**TO DO**
With the pictures removed, the data below must be transcribed in full and exactly.

(EXTRACTED ENTRIES Opens)

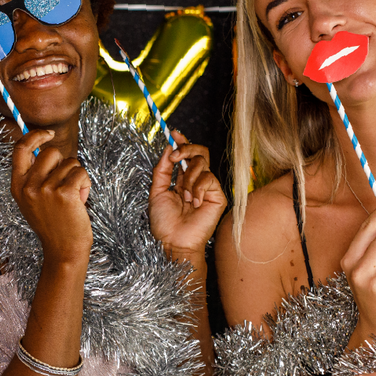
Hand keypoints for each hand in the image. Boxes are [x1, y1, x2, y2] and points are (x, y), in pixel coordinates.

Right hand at [12, 129, 91, 266]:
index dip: (35, 136)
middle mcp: (28, 187)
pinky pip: (80, 172)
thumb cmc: (54, 223)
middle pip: (51, 152)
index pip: (20, 149)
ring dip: (76, 177)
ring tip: (73, 198)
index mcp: (17, 186)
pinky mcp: (65, 193)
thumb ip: (35, 175)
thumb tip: (43, 145)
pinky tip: (80, 200)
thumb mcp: (34, 199)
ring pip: (70, 163)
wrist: (63, 251)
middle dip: (64, 164)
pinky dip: (85, 184)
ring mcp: (46, 190)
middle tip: (65, 184)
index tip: (48, 133)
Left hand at [148, 131, 224, 262]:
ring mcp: (208, 188)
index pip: (186, 155)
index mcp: (182, 180)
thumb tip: (167, 148)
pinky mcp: (218, 196)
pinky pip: (209, 179)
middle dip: (186, 149)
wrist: (173, 242)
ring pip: (202, 164)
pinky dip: (198, 189)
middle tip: (175, 156)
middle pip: (199, 152)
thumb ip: (161, 170)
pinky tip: (194, 203)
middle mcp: (196, 181)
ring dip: (188, 178)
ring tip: (184, 197)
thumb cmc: (164, 223)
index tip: (173, 133)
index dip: (182, 142)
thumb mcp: (156, 192)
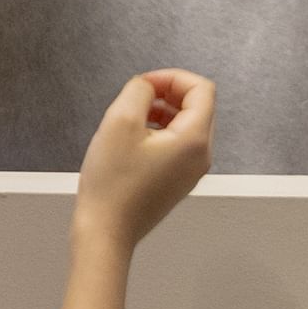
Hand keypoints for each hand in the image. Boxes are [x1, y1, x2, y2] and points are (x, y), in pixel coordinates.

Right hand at [73, 69, 214, 250]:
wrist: (106, 231)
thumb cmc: (112, 182)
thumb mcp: (120, 121)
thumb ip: (139, 90)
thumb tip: (148, 86)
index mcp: (195, 139)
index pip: (201, 89)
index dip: (172, 77)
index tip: (144, 84)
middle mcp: (202, 155)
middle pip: (198, 106)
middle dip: (168, 93)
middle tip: (136, 98)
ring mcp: (192, 171)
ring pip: (187, 125)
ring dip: (162, 112)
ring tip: (131, 119)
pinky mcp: (178, 181)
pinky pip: (178, 145)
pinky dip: (160, 132)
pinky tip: (133, 140)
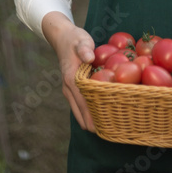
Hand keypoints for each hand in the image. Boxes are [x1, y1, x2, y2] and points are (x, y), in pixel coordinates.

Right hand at [41, 11, 96, 131]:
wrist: (62, 38)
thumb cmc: (75, 39)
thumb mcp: (81, 40)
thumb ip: (85, 49)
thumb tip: (89, 58)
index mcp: (71, 78)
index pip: (82, 103)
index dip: (91, 116)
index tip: (100, 130)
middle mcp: (68, 87)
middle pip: (79, 112)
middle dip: (92, 123)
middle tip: (108, 134)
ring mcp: (69, 89)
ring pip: (78, 111)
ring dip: (89, 120)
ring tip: (105, 131)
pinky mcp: (72, 88)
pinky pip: (79, 105)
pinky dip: (87, 113)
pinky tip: (99, 117)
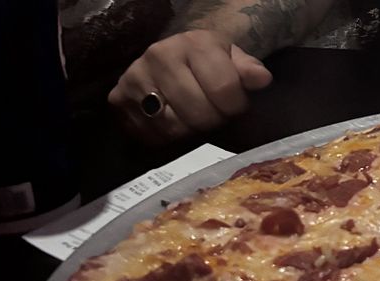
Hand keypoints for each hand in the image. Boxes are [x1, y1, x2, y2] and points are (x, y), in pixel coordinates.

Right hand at [108, 30, 272, 144]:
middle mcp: (159, 55)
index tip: (235, 106)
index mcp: (194, 43)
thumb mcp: (232, 59)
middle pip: (198, 113)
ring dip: (190, 133)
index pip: (224, 90)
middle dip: (213, 121)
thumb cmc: (208, 62)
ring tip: (195, 119)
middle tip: (214, 116)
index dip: (236, 107)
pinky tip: (174, 122)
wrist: (172, 57)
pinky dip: (166, 138)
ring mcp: (135, 77)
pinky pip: (150, 134)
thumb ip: (248, 70)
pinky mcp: (118, 98)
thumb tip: (261, 79)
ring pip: (173, 127)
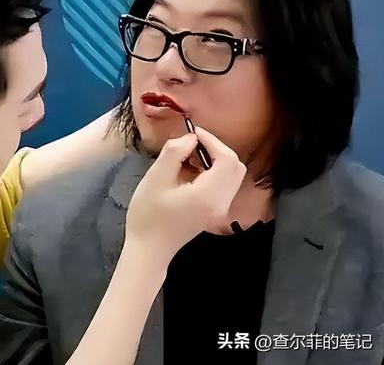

(EXTRACTED ENTRIES Closes)

**WRITTEN ANSWER**
Hand keypoints for each hand in the image. Boxes are [x1, y1, x2, y2] and points are (x, y), in pixel coordinates.

Right hand at [12, 129, 91, 266]:
index dip: (35, 136)
middle mcp: (28, 187)
pinky pip: (80, 172)
thumb cmc: (54, 223)
middle pip: (51, 152)
index pip: (20, 149)
ring dip: (76, 177)
ring tip: (73, 198)
index mcp: (17, 186)
pinky mcp: (65, 193)
thumb ip: (35, 175)
thumb tip: (43, 145)
pinky tip: (80, 200)
thumb mcp: (34, 199)
ring pip: (70, 163)
wrist: (63, 251)
middle dip: (64, 164)
pinky dip: (85, 184)
ring mcp: (46, 190)
middle tip: (65, 184)
index tip: (48, 133)
Left hand at [148, 131, 224, 262]:
ring mcp: (208, 188)
index pip: (186, 155)
index mcp: (182, 180)
thumb tip: (167, 148)
pinky mcp: (218, 196)
pinky pip: (209, 179)
middle dip: (186, 149)
wrist: (173, 242)
ring pip: (202, 164)
pinky dip: (198, 189)
middle tip: (175, 156)
middle pip: (199, 152)
thumb ip: (161, 170)
pinky tip: (194, 203)
middle mcp: (196, 181)
ring dip: (188, 178)
ring tip: (184, 197)
thumb cmc: (164, 223)
index tip: (173, 133)
index dip: (182, 142)
thumb mcp: (156, 192)
Hand keypoints for each hand in the image. Boxes are [x1, y1, x2, y2] and points are (x, y), in pixel coordinates.

Right hand at [73, 69, 214, 250]:
wrist: (106, 231)
thumb cmc: (112, 182)
thumb mcp: (120, 121)
thumb ip: (139, 90)
thumb tip: (148, 86)
index mcp: (195, 139)
index pip: (201, 89)
index dip: (172, 77)
index tip: (144, 84)
middle mcp: (202, 155)
middle pip: (198, 106)
middle dip: (168, 93)
middle tip: (136, 98)
ring mcp: (192, 171)
ring pip: (187, 125)
ring dip: (162, 112)
ring tip: (131, 119)
pinky mcp: (178, 181)
pinky pip: (178, 145)
pinky dip: (160, 132)
pinky tip: (133, 140)
Hand keypoints for each hand in the image. Boxes are [x1, y1, x2, y2] and points are (x, y), in pixel coordinates.

Right hand at [41, 11, 96, 131]:
wrist: (62, 38)
thumb cmc: (75, 39)
thumb mcp: (81, 40)
thumb ip: (85, 49)
thumb tip: (89, 58)
index mcp: (71, 78)
index pip: (82, 103)
index dip: (91, 116)
index tip: (100, 130)
middle mcp: (68, 87)
middle pip: (79, 112)
middle dip: (92, 123)
middle tip: (108, 134)
ring mcp: (69, 89)
ring pip: (78, 111)
ring dip: (89, 120)
ring tip: (105, 131)
pinky mcp: (72, 88)
pinky pip: (79, 105)
pinky dip: (87, 113)
pinky tip: (99, 117)
Hand keypoints for each hand in the image. Boxes are [x1, y1, x2, y2] and points are (x, y), in pixel coordinates.

Right hand at [108, 30, 272, 144]:
middle mcp: (159, 55)
index tip: (235, 106)
index mcp: (194, 43)
thumb mcp: (232, 59)
middle pip: (198, 113)
ring dip: (190, 133)
index pip: (224, 90)
middle dip: (213, 121)
thumb cmc: (208, 62)
ring tip: (195, 119)
middle tip: (214, 116)
index dip: (236, 107)
pinky tip: (174, 122)
wrist: (172, 57)
pinky dip: (166, 138)
ring mcp: (135, 77)
pinky pip: (150, 134)
thumb ip: (248, 70)
pinky mcp: (118, 98)
thumb tip: (261, 79)
ring pip: (173, 127)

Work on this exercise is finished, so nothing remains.